Challenges of Shooting Interiors without Flash
Capturing the full range of lighting and tones.
As Wallace points out, the windows provide a bright light, but that light falls off quickly and eventually gets absorbed by the dark, wooden walls of the rooms. His solution for this is fairly predictable: use multiple exposures and combine them into a single high dynamic range (HDR) image. One of the drawbacks to using HDR is that it’s very easy to overdo. To Wallace’s credit, he stays pretty much within the realm of the realistic with his editing techniques. (If you’re not a fan of Photomatrix, there are plenty of other options out there. I tend to use either Nik or Topaz filters for my HDR.)
Of course, for this option to be useful, you will have to be carrying a tripod with you.
(Note: He gets around needing a manual release cable by using the 2-second delay setting on his camera—this prevents camera shake.)
Getting as much of a small room into a shot and making it look spacious.

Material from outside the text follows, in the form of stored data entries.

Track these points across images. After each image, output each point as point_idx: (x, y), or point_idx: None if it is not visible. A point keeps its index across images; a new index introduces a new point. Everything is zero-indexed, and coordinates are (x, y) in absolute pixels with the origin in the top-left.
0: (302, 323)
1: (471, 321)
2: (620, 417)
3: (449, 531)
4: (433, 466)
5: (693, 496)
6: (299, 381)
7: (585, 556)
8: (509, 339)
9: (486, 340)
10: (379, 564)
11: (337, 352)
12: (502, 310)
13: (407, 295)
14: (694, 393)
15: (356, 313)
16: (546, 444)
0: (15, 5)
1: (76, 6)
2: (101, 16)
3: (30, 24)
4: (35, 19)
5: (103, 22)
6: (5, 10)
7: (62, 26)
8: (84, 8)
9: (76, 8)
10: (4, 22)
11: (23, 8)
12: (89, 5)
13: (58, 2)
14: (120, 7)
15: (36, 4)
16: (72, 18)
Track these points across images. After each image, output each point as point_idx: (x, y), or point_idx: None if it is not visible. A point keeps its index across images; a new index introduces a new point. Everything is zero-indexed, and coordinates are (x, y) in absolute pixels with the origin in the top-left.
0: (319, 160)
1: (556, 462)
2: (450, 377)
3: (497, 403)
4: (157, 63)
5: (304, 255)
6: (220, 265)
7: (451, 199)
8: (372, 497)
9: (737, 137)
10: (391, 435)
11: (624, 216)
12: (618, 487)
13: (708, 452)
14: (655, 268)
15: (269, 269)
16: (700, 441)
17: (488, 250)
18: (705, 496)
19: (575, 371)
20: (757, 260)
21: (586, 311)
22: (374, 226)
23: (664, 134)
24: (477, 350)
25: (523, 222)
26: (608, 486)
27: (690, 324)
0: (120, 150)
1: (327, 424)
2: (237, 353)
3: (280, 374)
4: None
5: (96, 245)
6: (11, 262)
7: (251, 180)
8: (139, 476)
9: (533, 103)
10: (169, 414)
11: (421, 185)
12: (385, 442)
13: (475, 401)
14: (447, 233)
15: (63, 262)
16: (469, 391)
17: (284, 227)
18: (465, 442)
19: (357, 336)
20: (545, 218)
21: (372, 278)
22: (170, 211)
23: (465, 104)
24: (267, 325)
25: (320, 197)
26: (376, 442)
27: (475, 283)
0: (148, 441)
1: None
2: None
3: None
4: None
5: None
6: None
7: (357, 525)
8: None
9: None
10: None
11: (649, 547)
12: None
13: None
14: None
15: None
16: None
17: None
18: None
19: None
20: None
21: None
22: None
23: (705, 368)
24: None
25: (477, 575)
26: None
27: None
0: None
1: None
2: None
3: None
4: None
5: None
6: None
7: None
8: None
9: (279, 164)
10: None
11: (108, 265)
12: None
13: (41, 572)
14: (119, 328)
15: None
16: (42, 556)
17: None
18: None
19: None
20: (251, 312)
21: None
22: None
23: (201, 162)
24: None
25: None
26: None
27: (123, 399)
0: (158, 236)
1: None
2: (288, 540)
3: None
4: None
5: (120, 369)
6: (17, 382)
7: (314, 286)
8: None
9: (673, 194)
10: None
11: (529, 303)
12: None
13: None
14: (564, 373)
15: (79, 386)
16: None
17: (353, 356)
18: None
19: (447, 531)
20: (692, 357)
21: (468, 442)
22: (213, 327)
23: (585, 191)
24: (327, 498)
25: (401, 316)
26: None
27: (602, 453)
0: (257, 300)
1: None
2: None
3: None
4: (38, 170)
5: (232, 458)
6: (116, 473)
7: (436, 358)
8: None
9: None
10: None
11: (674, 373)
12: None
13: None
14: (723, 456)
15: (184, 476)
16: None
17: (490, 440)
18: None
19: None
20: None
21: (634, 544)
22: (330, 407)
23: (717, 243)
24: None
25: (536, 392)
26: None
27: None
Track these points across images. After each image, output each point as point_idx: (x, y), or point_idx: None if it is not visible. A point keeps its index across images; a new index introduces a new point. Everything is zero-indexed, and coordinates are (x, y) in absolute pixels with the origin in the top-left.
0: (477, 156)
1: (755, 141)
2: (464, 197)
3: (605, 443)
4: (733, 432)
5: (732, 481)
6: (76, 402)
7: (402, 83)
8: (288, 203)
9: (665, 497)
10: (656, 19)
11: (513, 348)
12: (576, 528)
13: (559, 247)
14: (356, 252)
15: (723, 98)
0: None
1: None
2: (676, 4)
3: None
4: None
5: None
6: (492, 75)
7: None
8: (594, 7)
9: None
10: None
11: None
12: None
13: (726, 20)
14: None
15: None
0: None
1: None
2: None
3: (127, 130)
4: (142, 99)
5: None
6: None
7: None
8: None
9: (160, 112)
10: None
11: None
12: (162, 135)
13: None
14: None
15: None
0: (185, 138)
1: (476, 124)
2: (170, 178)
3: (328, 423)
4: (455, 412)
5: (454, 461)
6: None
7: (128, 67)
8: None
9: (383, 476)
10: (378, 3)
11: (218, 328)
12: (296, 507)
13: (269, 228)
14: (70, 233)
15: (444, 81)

Lucky for Wallace, he was also traveling with a wide angle lens. Shooting with a wide angle can make interior rooms look far more spacious, as they capture far more of the space available (sometimes up to 180 degrees!). One of the drawbacks to shooting wide, however, is that the distortion can create converging verticals, an effect that can confuse the viewer’s eye (generally considered super bad form in interior photography).
There are, of course, a few other things you’ll have to keep in mind in order to get the best shots in this situation:
- Composition can make or break your photos. Place your camera where you’ll get as much of the room’s character as possible. If you’re not sure, take multiple angles of each shot.
- If you have a tripod, shoot at 100 ISO if you’d like to reduce noise. A tripod allows for the long exposures you need to get good 100 ISO shots.
- When using HDR editing, post process the one picture with correct exposure first and then sync the other four photos. (Do this before merging them.) This allows you to correct for lens distortion in a way that all exposures will share.
In the end, photography without your ideal gear and photography at home have this in common: the most important aspect is to make sure your client is happy with the outcome.